- Requirement
Copy every line of text in the listing below without changing anything. Leave the pictures out of your copy.

________

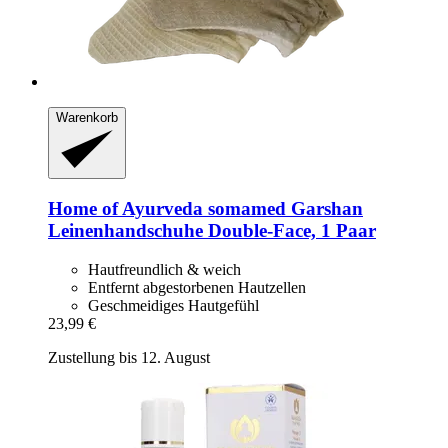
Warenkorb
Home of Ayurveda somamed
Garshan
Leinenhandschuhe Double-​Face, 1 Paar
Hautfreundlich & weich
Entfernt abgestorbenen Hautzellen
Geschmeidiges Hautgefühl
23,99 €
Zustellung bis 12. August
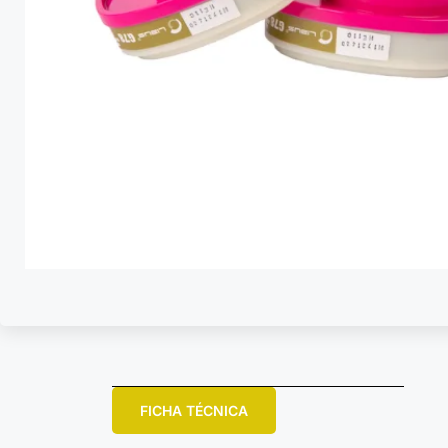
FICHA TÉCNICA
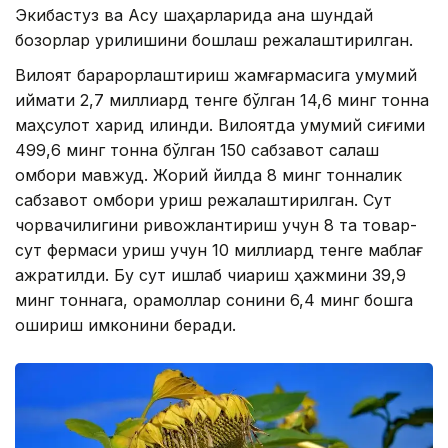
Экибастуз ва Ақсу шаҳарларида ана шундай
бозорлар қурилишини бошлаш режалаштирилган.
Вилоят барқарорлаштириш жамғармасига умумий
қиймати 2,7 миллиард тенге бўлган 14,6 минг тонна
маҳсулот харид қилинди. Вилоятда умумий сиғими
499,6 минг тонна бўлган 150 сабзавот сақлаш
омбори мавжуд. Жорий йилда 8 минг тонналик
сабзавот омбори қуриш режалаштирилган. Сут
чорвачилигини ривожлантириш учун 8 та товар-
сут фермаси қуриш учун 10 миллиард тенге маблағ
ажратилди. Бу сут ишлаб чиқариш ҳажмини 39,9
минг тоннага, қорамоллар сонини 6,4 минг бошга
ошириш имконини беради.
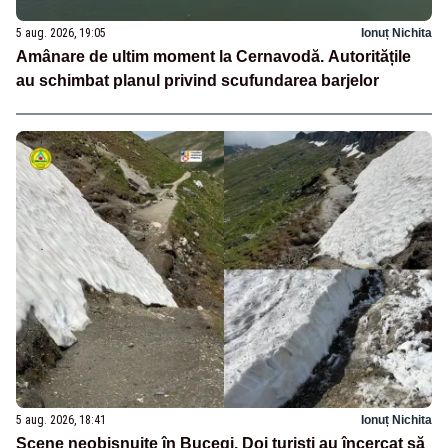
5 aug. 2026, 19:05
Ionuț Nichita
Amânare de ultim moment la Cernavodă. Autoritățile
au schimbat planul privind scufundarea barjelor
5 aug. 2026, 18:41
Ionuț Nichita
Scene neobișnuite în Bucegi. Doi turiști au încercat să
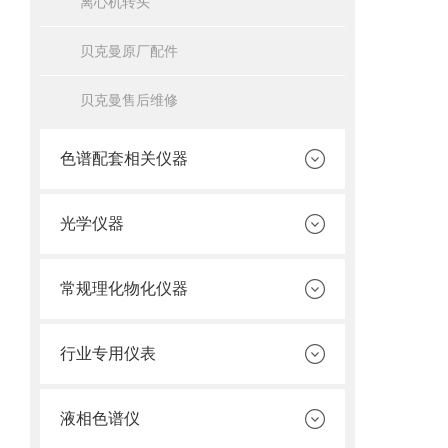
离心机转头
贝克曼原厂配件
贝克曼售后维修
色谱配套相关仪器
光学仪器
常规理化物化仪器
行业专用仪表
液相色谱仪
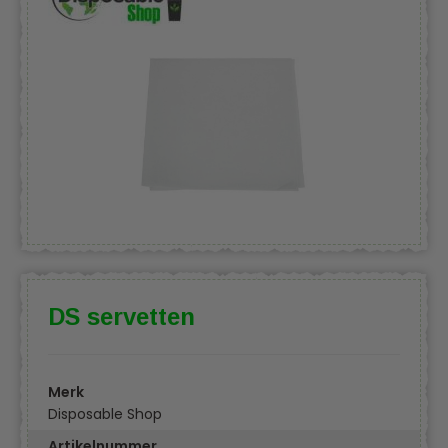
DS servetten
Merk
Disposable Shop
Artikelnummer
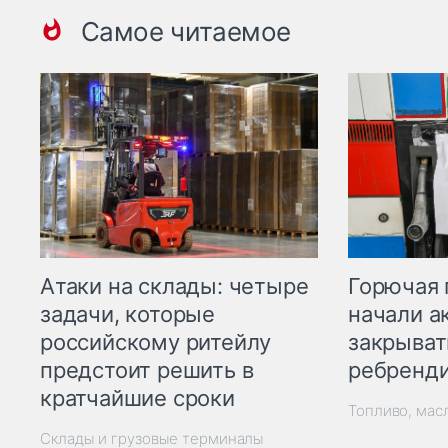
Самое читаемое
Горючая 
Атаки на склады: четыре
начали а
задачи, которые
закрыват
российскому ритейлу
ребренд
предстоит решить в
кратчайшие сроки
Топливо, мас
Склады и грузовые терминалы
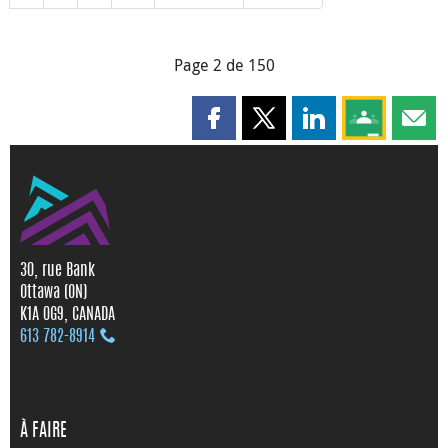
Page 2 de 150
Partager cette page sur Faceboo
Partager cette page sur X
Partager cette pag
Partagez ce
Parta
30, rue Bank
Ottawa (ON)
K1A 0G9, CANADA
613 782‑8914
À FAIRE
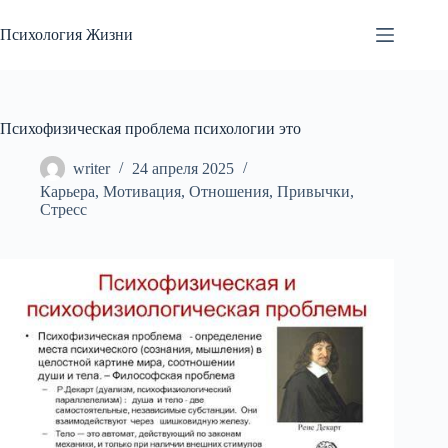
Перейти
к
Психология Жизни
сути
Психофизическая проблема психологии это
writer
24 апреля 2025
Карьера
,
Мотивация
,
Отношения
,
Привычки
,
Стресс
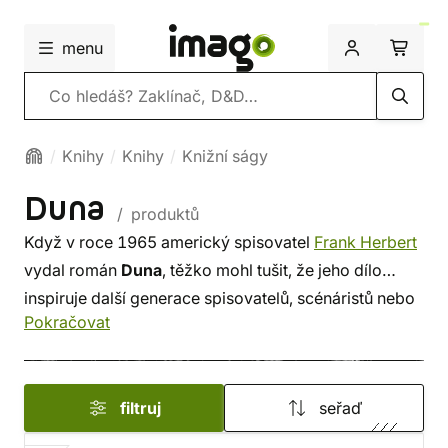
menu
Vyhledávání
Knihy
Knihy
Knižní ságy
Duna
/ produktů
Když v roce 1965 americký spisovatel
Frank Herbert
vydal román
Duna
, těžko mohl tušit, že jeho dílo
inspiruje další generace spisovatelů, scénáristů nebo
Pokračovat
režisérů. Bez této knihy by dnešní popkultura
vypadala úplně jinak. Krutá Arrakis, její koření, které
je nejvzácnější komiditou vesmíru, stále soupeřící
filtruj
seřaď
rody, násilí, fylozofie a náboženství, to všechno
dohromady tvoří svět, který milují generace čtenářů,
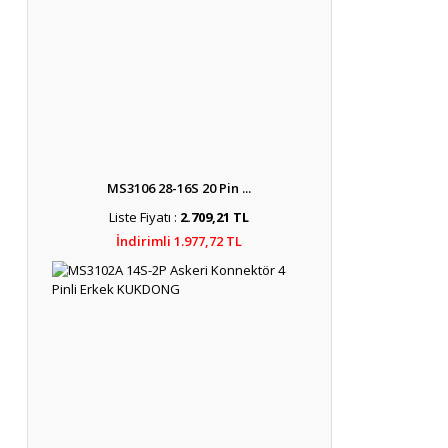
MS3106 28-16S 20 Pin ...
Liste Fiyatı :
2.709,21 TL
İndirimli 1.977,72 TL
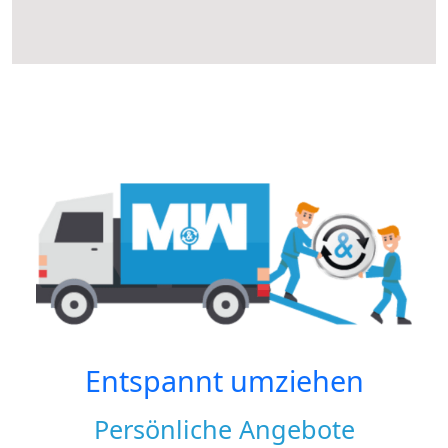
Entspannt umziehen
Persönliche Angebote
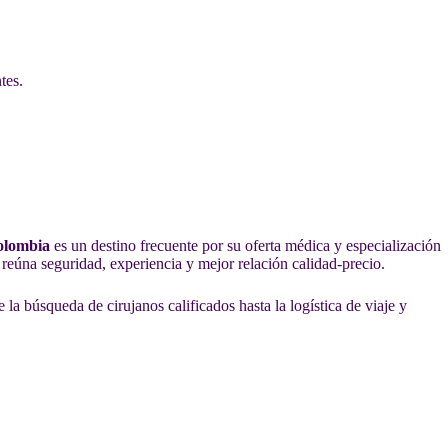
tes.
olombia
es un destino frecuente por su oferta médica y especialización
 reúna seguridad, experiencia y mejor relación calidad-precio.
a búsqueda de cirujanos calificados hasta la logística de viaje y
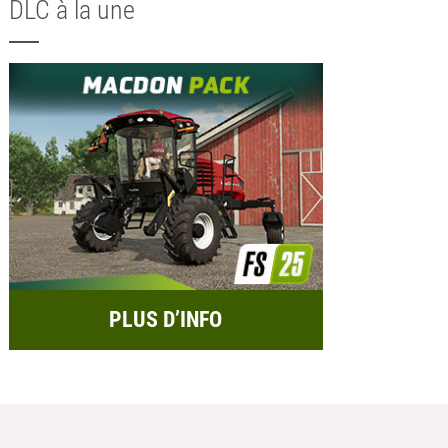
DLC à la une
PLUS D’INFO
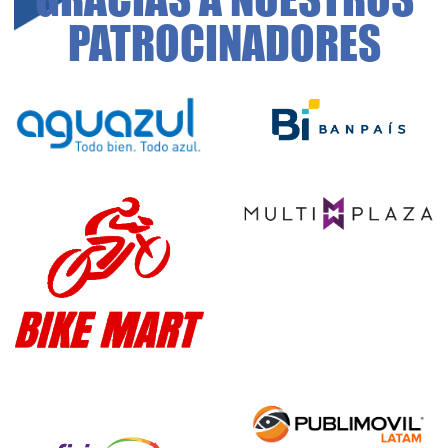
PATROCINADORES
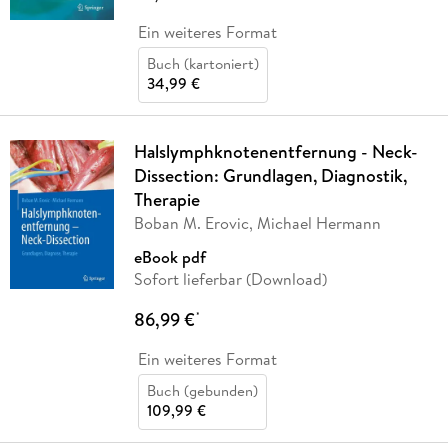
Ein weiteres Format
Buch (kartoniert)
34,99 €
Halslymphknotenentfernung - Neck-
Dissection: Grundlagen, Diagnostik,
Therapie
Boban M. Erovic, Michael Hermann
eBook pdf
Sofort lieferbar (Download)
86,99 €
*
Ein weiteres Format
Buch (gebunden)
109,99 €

________

- Worked solution
Warenkorb
Home of Ayurveda somamed
Garshan
Leinenhandschuhe Double-​Face, 1 Paar
Hautfreundlich & weich
Entfernt abgestorbenen Hautzellen
Geschmeidiges Hautgefühl
23,99 €
Zustellung bis 12. August
FICHA TÉCNICA
Экибастуз ва Ақсу шаҳарларида ана шундай
бозорлар қурилишини бошлаш режалаштирилган.
Вилоят барқарорлаштириш жамғармасига умумий
қиймати 2,7 миллиард тенге бўлган 14,6 минг тонна
маҳсулот харид қилинди. Вилоятда умумий сиғими
499,6 минг тонна бўлган 150 сабзавот сақлаш
омбори мавжуд. Жорий йилда 8 минг тонналик
сабзавот омбори қуриш режалаштирилган. Сут
чорвачилигини ривожлантириш учун 8 та товар-
сут фермаси қуриш учун 10 миллиард тенге маблағ
ажратилди. Бу сут ишлаб чиқариш ҳажмини 39,9
минг тоннага, қорамоллар сонини 6,4 минг бошга
ошириш имконини беради.
5 aug. 2026, 19:05
Ionuț Nichita
Amânare de ultim moment la Cernavodă. Autoritățile
au schimbat planul privind scufundarea barjelor
5 aug. 2026, 18:41
Ionuț Nichita
Scene neobișnuite în Bucegi. Doi turiști au încercat să
离心机转头
贝克曼原厂配件
贝克曼售后维修
色谱配套相关仪器
光学仪器
常规理化物化仪器
行业专用仪表
液相色谱仪
DS servetten
Merk
Disposable Shop
Artikelnummer
Самое читаемое
Горючая 
Атаки на склады: четыре
начали а
задачи, которые
закрыват
российскому ритейлу
ребренд
предстоит решить в
кратчайшие сроки
Топливо, мас
Склады и грузовые терминалы
Page 2 de 150
Partager cette page sur Faceboo
Partager cette page sur X
Partager cette pag
Partagez ce
Parta
30, rue Bank
Ottawa (ON)
K1A 0G9, CANADA
613 782‑8914
À FAIRE
Перейти
к
Психология Жизни
сути
Психофизическая проблема психологии это
writer
24 апреля 2025
Карьера
,
Мотивация
,
Отношения
,
Привычки
,
Стресс
menu
Vyhledávání
Knihy
Knihy
Knižní ságy
Duna
/ produktů
Když v roce 1965 americký spisovatel
Frank Herbert
vydal román
Duna
, těžko mohl tušit, že jeho dílo
inspiruje další generace spisovatelů, scénáristů nebo
Pokračovat
režisérů. Bez této knihy by dnešní popkultura
vypadala úplně jinak. Krutá Arrakis, její koření, které
je nejvzácnější komiditou vesmíru, stále soupeřící
filtruj
seřaď
rody, násilí, fylozofie a náboženství, to všechno
dohromady tvoří svět, který milují generace čtenářů,
MS3106 28-16S 20 Pin ...
Liste Fiyatı :
2.709,21 TL
İndirimli 1.977,72 TL
Entspannt umziehen
Persönliche Angebote
tes.
olombia
es un destino frecuente por su oferta médica y especialización
 reúna seguridad, experiencia y mejor relación calidad-precio.
a búsqueda de cirujanos calificados hasta la logística de viaje y
DLC à la une
PLUS D’INFO
PATROCINADORES
Ein weiteres Format
Buch (kartoniert)
34,99 €
Halslymphknotenentfernung - Neck-
Dissection: Grundlagen, Diagnostik,
Therapie
Boban M. Erovic, Michael Hermann
eBook pdf
Sofort lieferbar (Download)
86,99 €
*
Ein weiteres Format
Buch (gebunden)
109,99 €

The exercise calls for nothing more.